Task item: The data below should be restated word for word, pictures omitted.

═══ Record excerpts

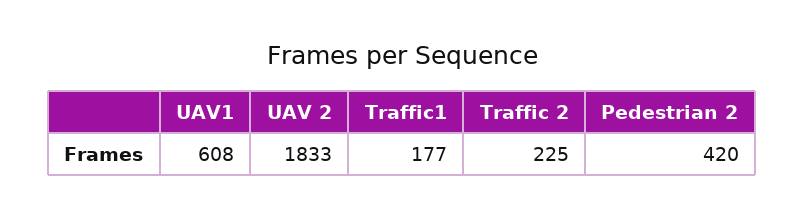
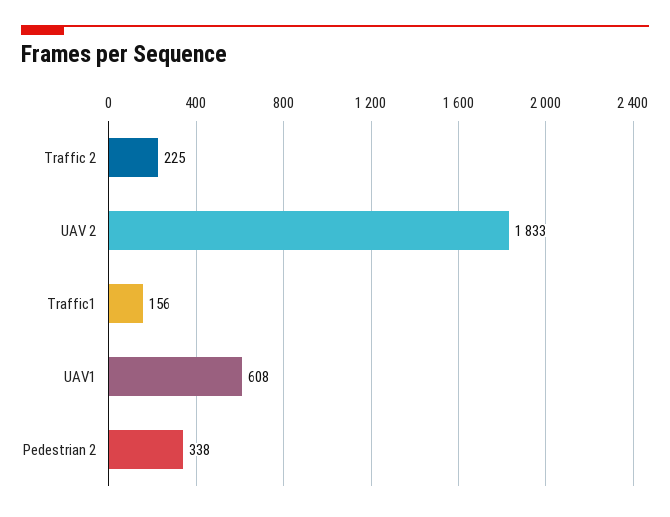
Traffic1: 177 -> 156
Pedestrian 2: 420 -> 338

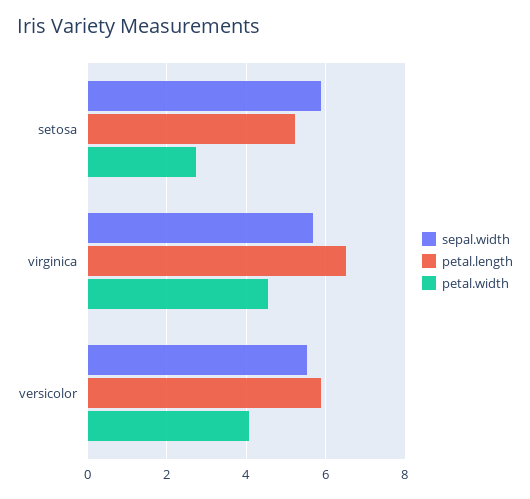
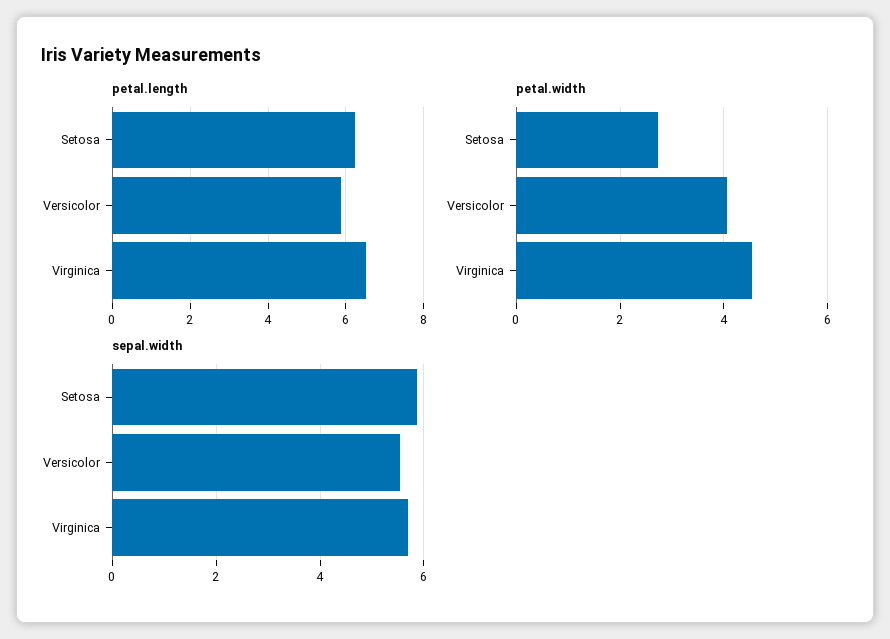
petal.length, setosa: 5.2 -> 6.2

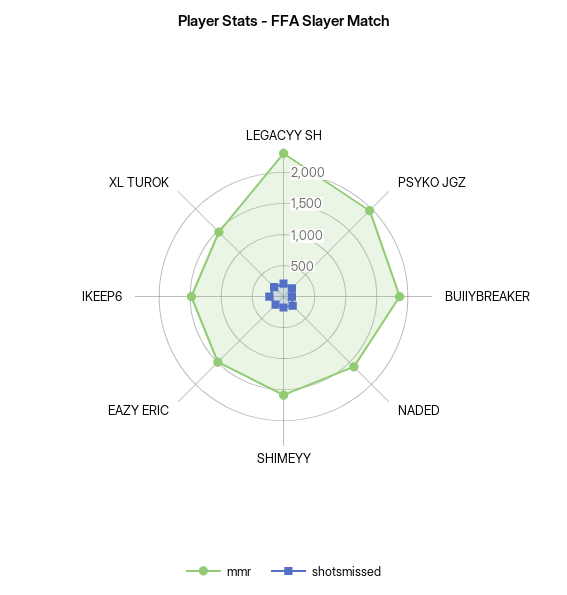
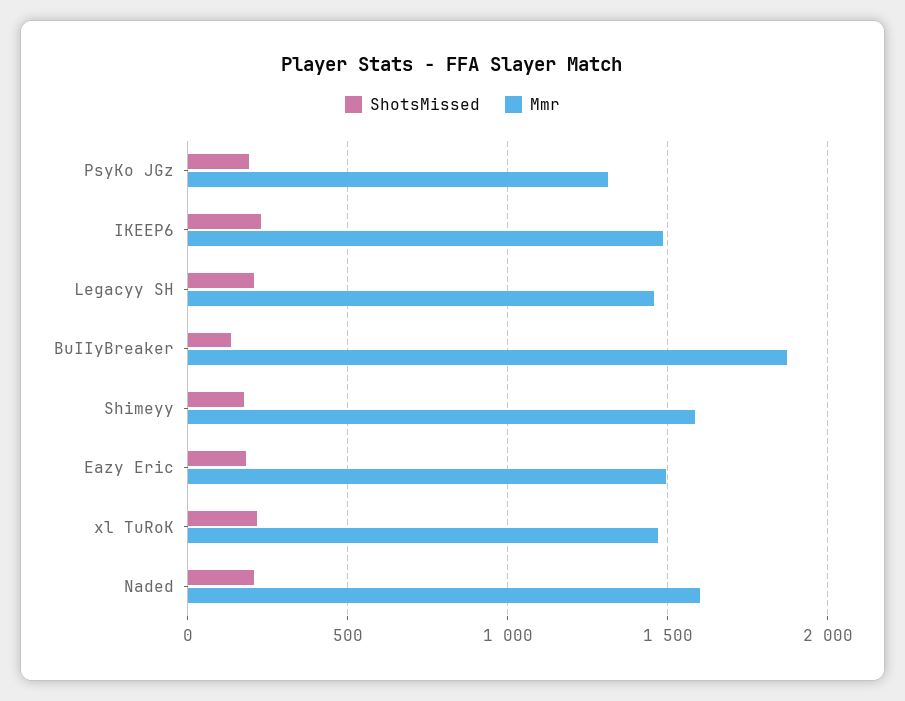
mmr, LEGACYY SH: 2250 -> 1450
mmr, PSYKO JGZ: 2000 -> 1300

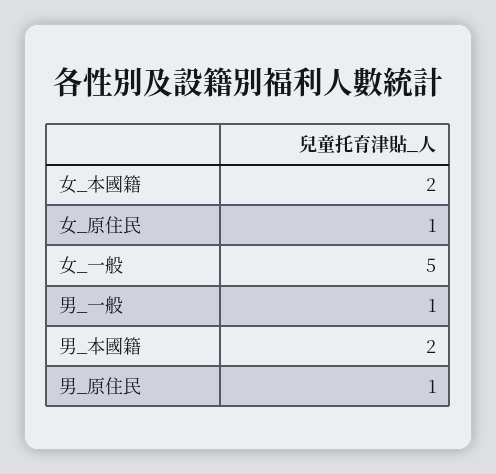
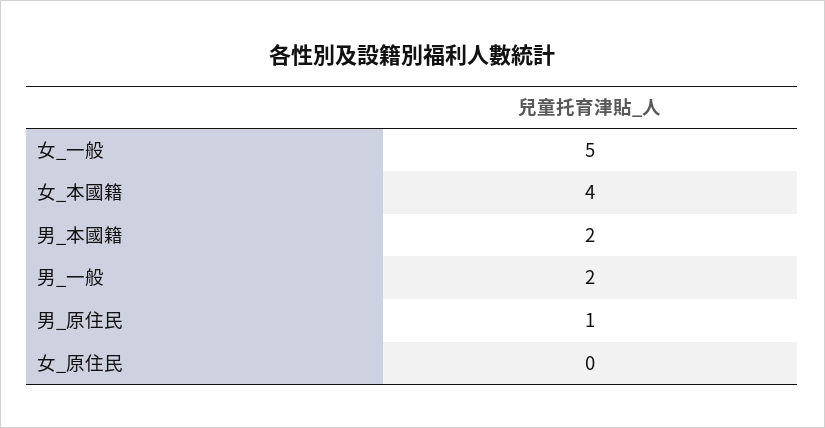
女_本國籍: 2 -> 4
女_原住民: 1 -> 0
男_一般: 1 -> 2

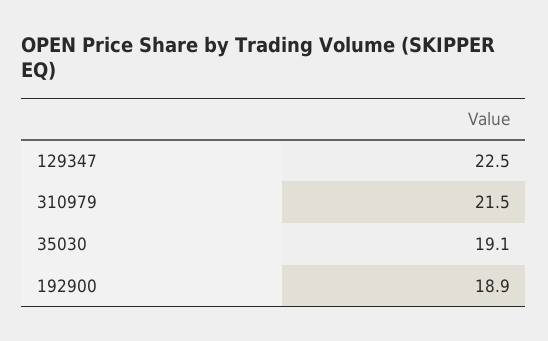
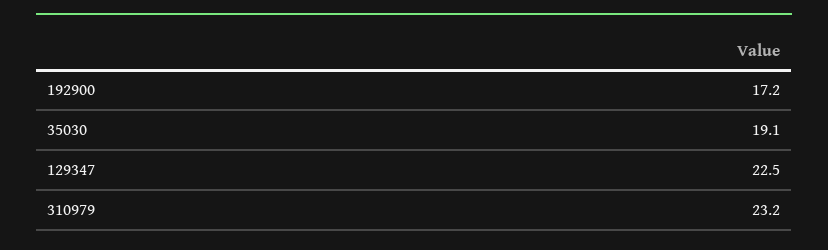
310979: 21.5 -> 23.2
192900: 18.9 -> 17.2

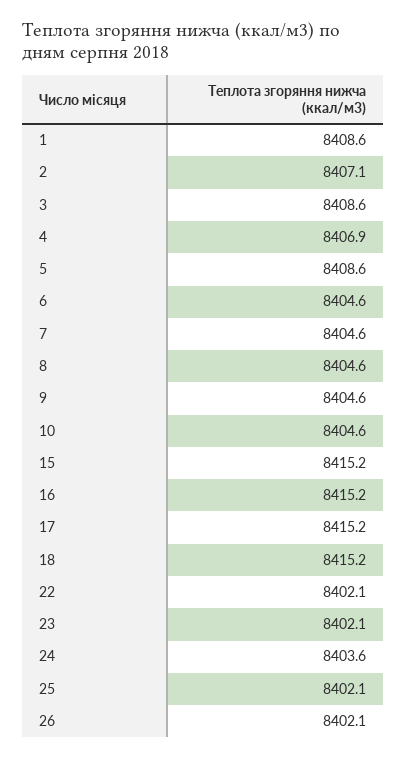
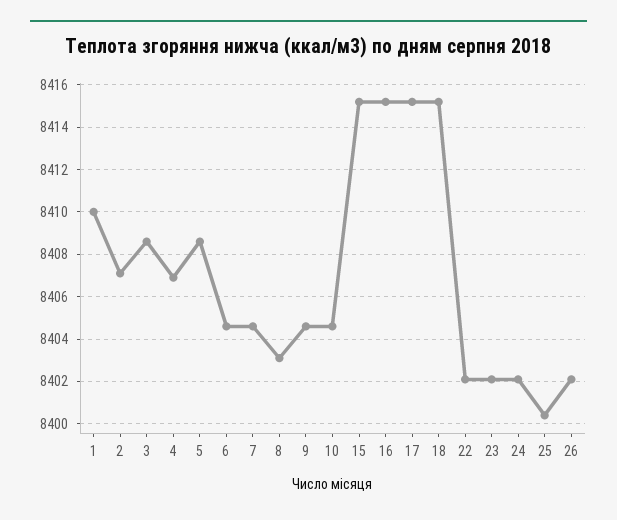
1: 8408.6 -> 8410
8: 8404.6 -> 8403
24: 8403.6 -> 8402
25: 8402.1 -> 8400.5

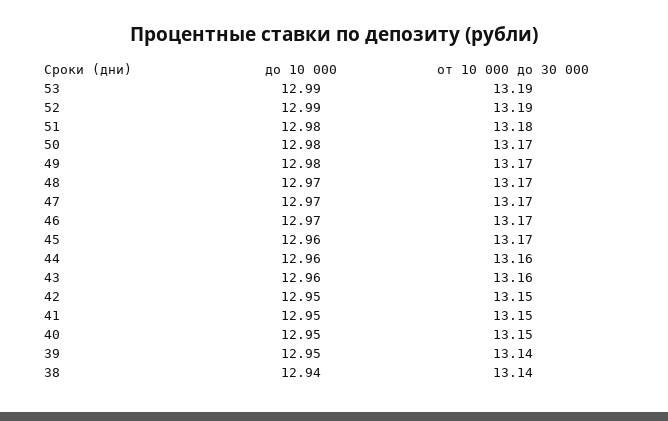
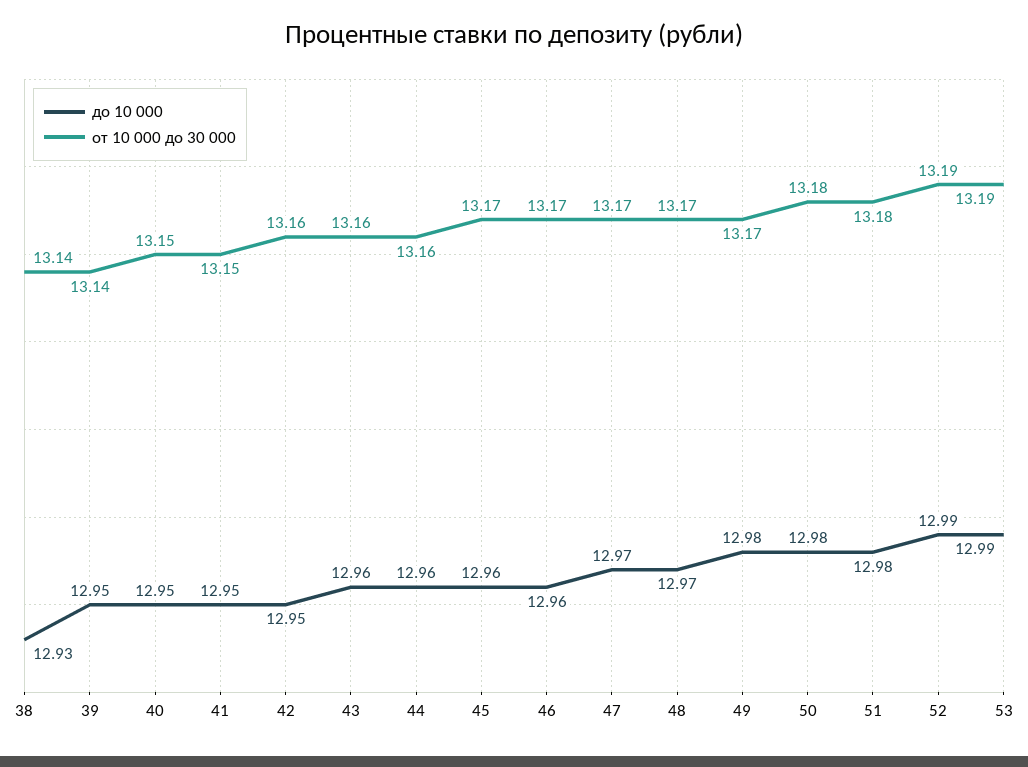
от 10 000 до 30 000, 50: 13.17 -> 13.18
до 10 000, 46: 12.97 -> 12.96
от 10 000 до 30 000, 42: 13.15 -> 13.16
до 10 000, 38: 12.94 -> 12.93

══════

Final answer:
Traffic1: 177 -> 156
Pedestrian 2: 420 -> 338

petal.length, setosa: 5.2 -> 6.2

mmr, LEGACYY SH: 2250 -> 1450
mmr, PSYKO JGZ: 2000 -> 1300

女_本國籍: 2 -> 4
女_原住民: 1 -> 0
男_一般: 1 -> 2

310979: 21.5 -> 23.2
192900: 18.9 -> 17.2

1: 8408.6 -> 8410
8: 8404.6 -> 8403
24: 8403.6 -> 8402
25: 8402.1 -> 8400.5

от 10 000 до 30 000, 50: 13.17 -> 13.18
до 10 000, 46: 12.97 -> 12.96
от 10 000 до 30 000, 42: 13.15 -> 13.16
до 10 000, 38: 12.94 -> 12.93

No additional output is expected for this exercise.